If everything looks ok and Grafana and Influx DB were able to start up, you can now access them! To do that:

  1. Run kubectl proxy.

    • If you are using Windows and sshing into the master to use kubectl, you will need to set up remote port forwarding from port 8001 on the master to your host in order to use kubectl proxy.
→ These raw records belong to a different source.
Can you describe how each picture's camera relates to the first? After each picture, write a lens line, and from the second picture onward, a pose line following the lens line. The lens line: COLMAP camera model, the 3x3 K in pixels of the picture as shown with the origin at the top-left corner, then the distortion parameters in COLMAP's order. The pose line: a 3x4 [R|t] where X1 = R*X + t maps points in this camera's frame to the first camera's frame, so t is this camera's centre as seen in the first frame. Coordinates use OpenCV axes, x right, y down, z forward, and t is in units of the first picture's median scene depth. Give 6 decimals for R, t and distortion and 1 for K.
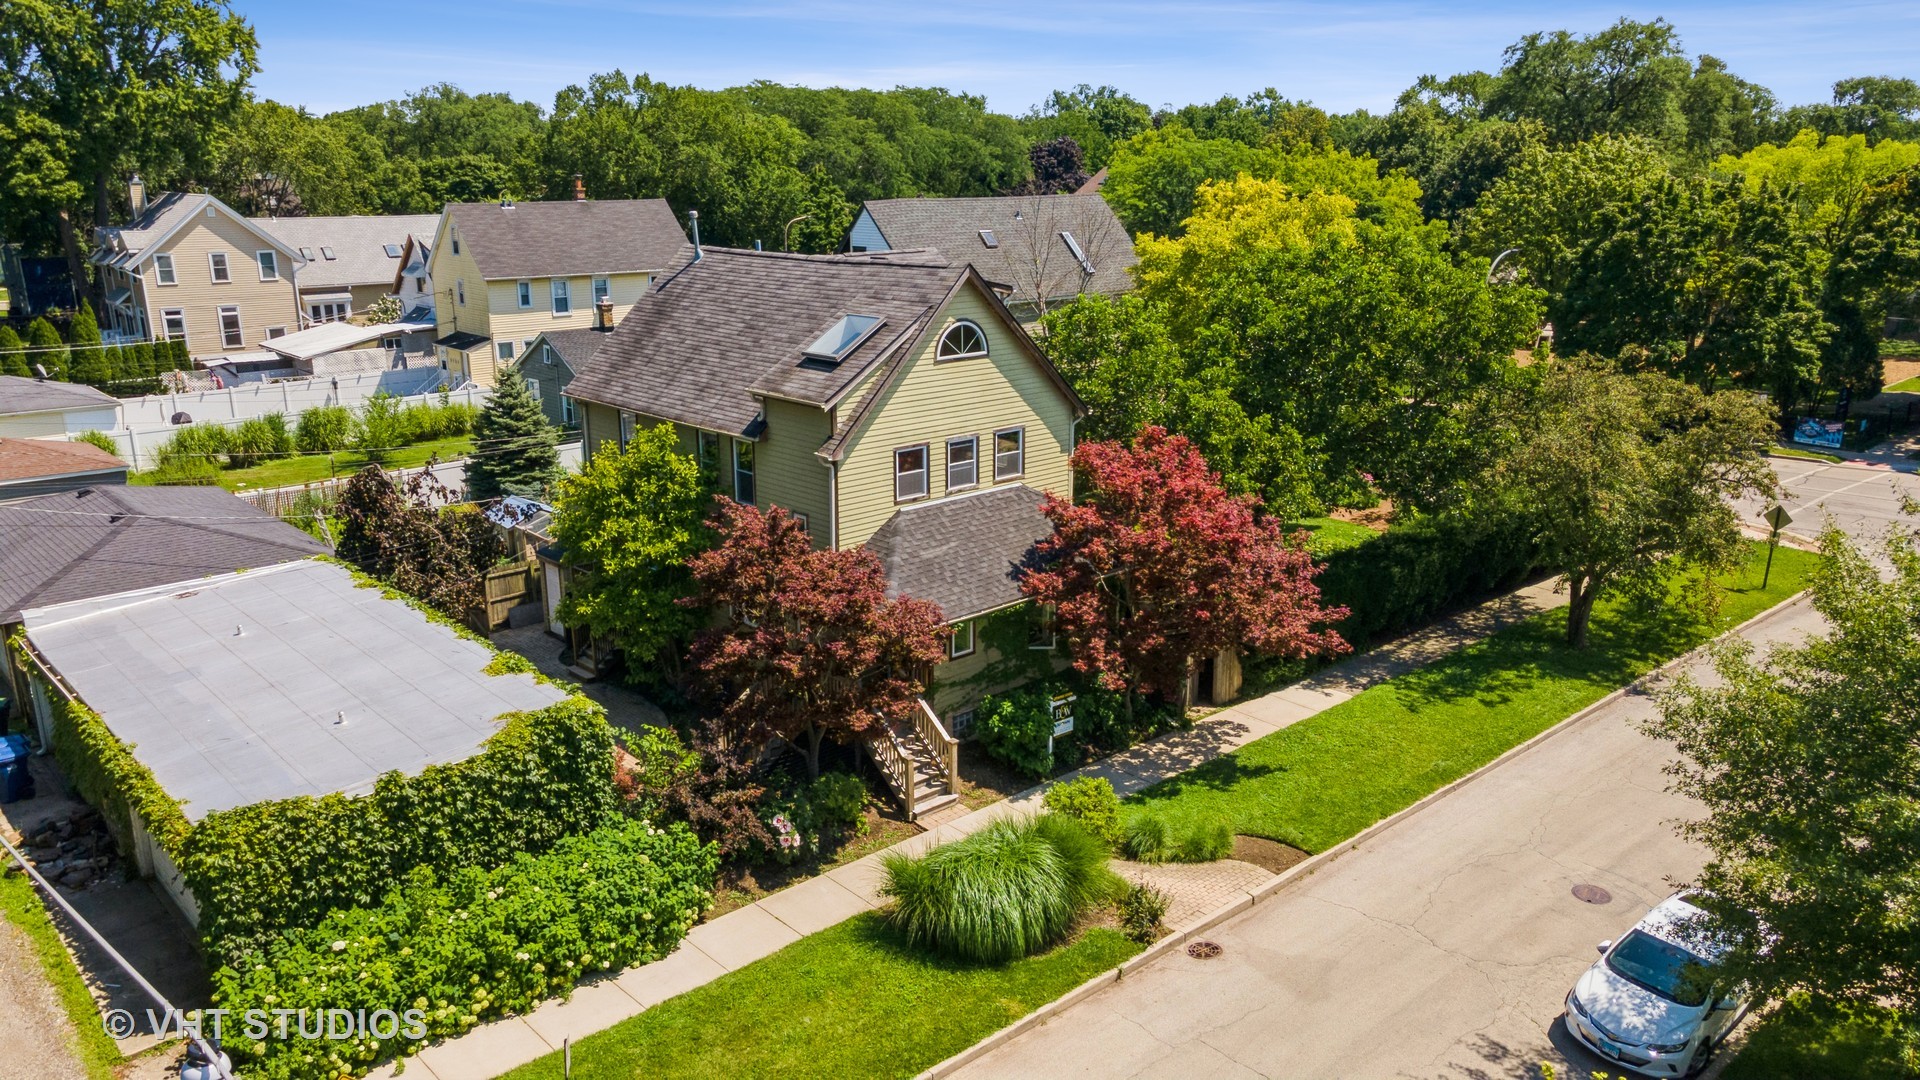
lens RADIAL K [[1380.2, 0, 943.6], [0, 1380.2, 542.2], [0, 0, 1]] dist [0.043623, 0.030482]
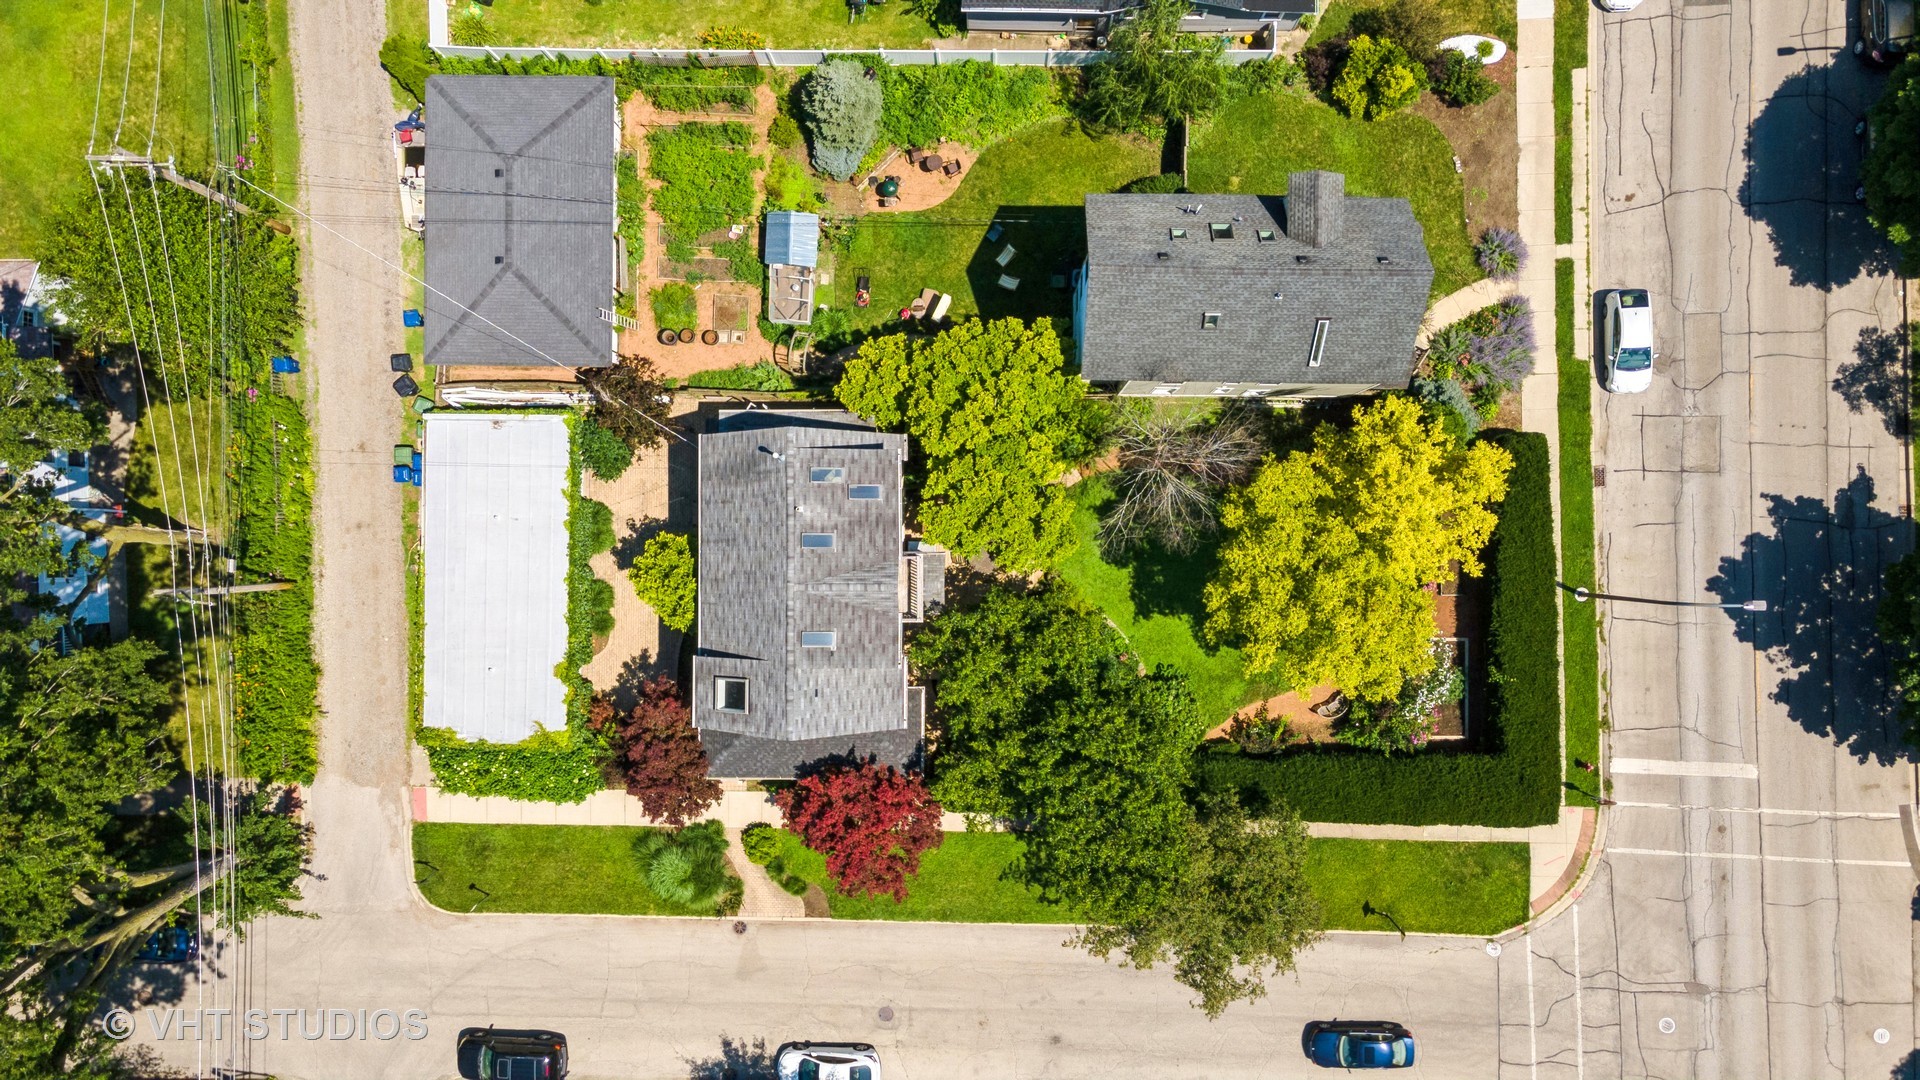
lens RADIAL K [[1393.4, 0, 955.6], [0, 1393.4, 546.2], [0, 0, 1]] dist [0.045447, 0.010102]
pose [[0.738018, 0.674588, -0.016146, 0.037624], [-0.151323, 0.188774, 0.970292, -1.847124], [0.657595, -0.713649, 0.241399, 0.865334]]
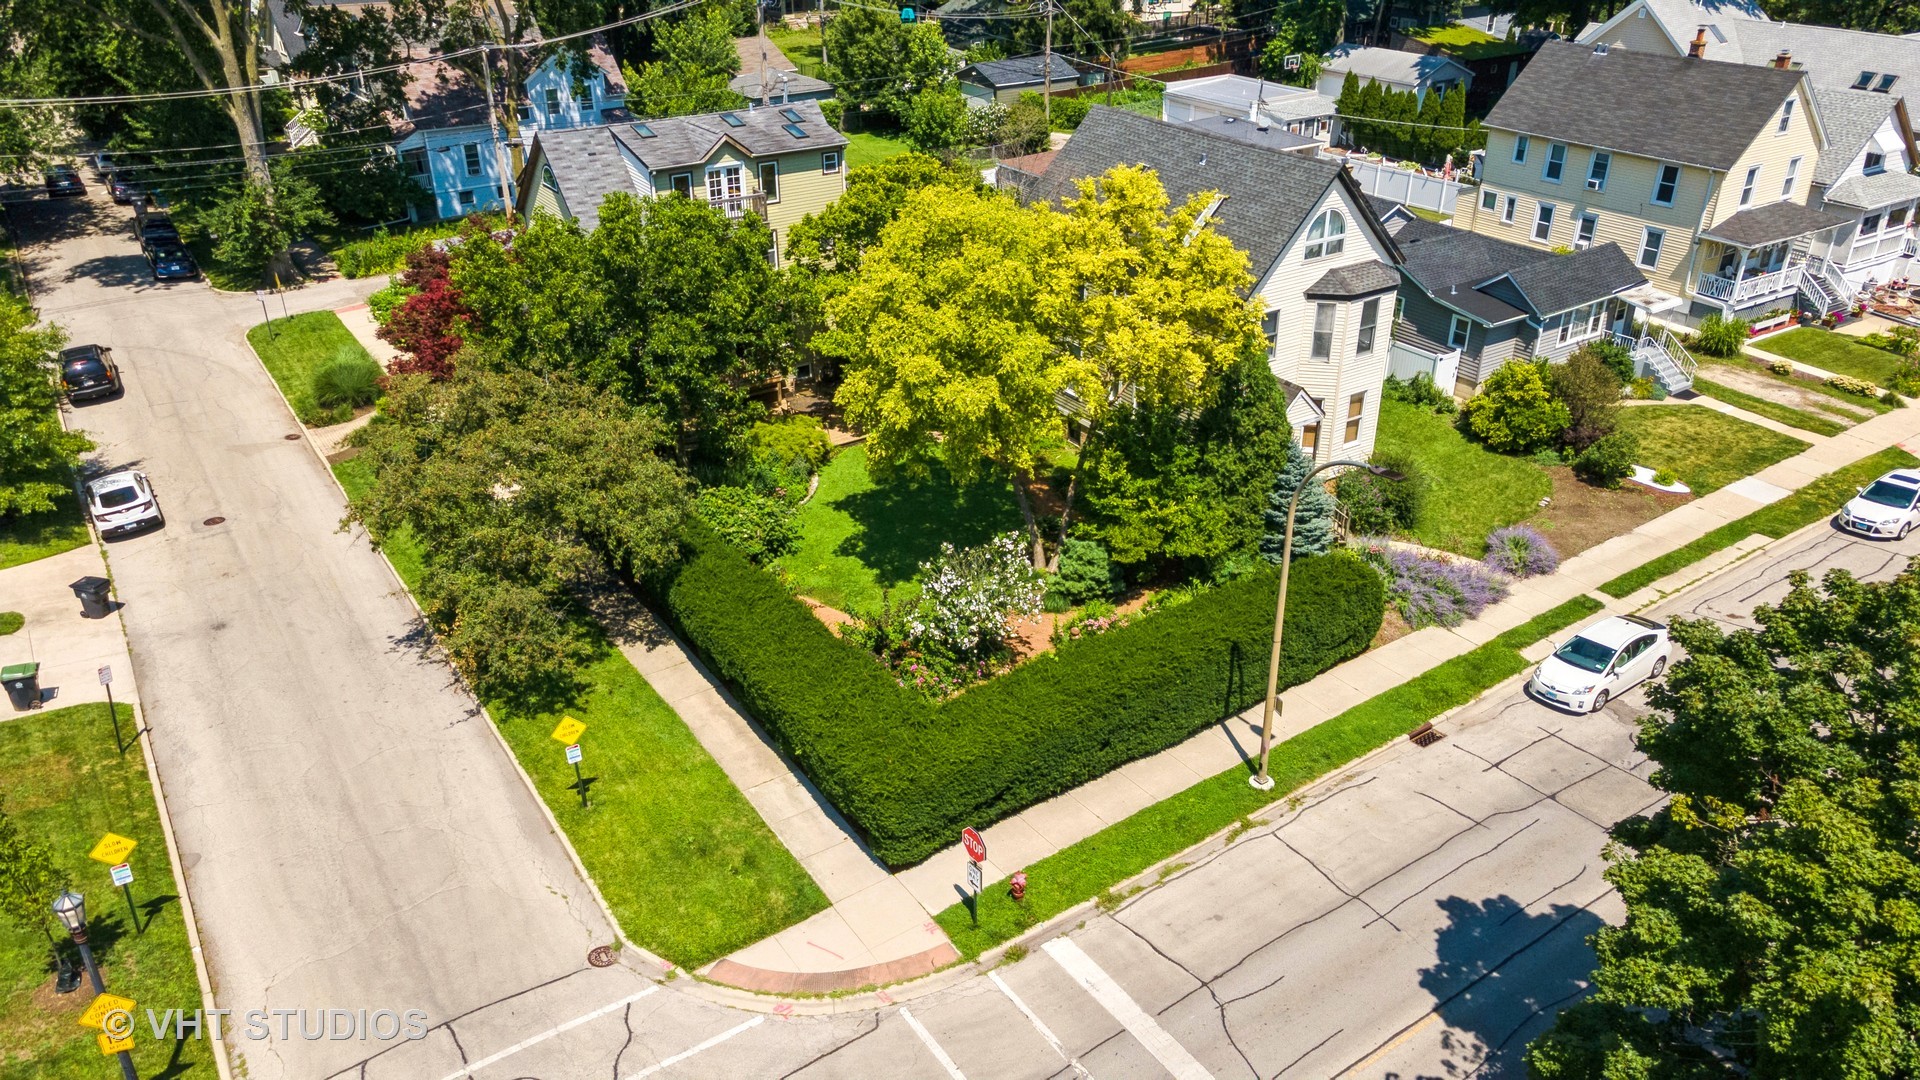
lens RADIAL K [[1404.3, 0, 951.4], [0, 1404.3, 537.9], [0, 0, 1]] dist [0.042350, 0.002473]
pose [[-0.145937, 0.456493, -0.877677, 1.596714], [-0.254471, 0.840001, 0.479210, -0.706685], [0.956006, 0.293278, -0.006423, 1.574067]]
To do this, under Putty > Connection > SSH > Tunnels, create a new forwarded port (source local port 8001 to destination 127.0.0.1:8001).
  2. To see cluster stats: http://localhost:8001/api/v1/namespaces/kube-system/services/monitoring-grafana/proxy/dashboard/db/cluster

  3. To see pod stats: http://localhost:8001/api/v1/namespaces/kube-system/services/monitoring-grafana/proxy/dashboard/db/pods

Image of Grafana

Heapster REST API

Heapster exposes a REST API that can be used to programmatically obtain cluster metrics. The full documentation for the REST API is here. The REST API can be useful if you need to obtain metrics in your custom application or integrate metrics in an existing system.

Here are a few examples on how to use the REST API.

  1. Run kubectl proxy
  2. curl http://localhost:8001/api/v1/namespaces/kube-system/services/heapster/proxy/api/v1/model/nodes
[
    "k8s-agentpool1-95363663-0",
    "k8s-master-95363663-0"
]
  1. curl http://localhost:8001/api/v1/namespaces/kube-system/services/heapster/proxy/api/v1/model/nodes/k8s-master-95363663-0/metrics
[
    "cpu/usage",
    "network/rx_errors",
    "memory/major_page_faults",
    "memory/page_faults_rate",
    "cpu/node_allocatable",
    ...
]
  1. curl http://localhost:8001/api/v1/namespaces/kube-system/services/heapster/proxy/api/v1/model/nodes/k8s-master-95363663-0/metrics/cpu/usage
{
    metrics: [
        {
            timestamp: "2017-08-31T00:08:00Z",
            value: 1040133457832
        },
        {
            timestamp: "2017-08-31T00:09:00Z",
            value: 1046556719483
        },
        {
            timestamp: "2017-08-31T00:10:00Z",
            value: 1052835238099
        }
    ],
        latestTimestamp: "2017-08-31T00:10:00Z"
}

For more details take a look at the Heapster model documentation.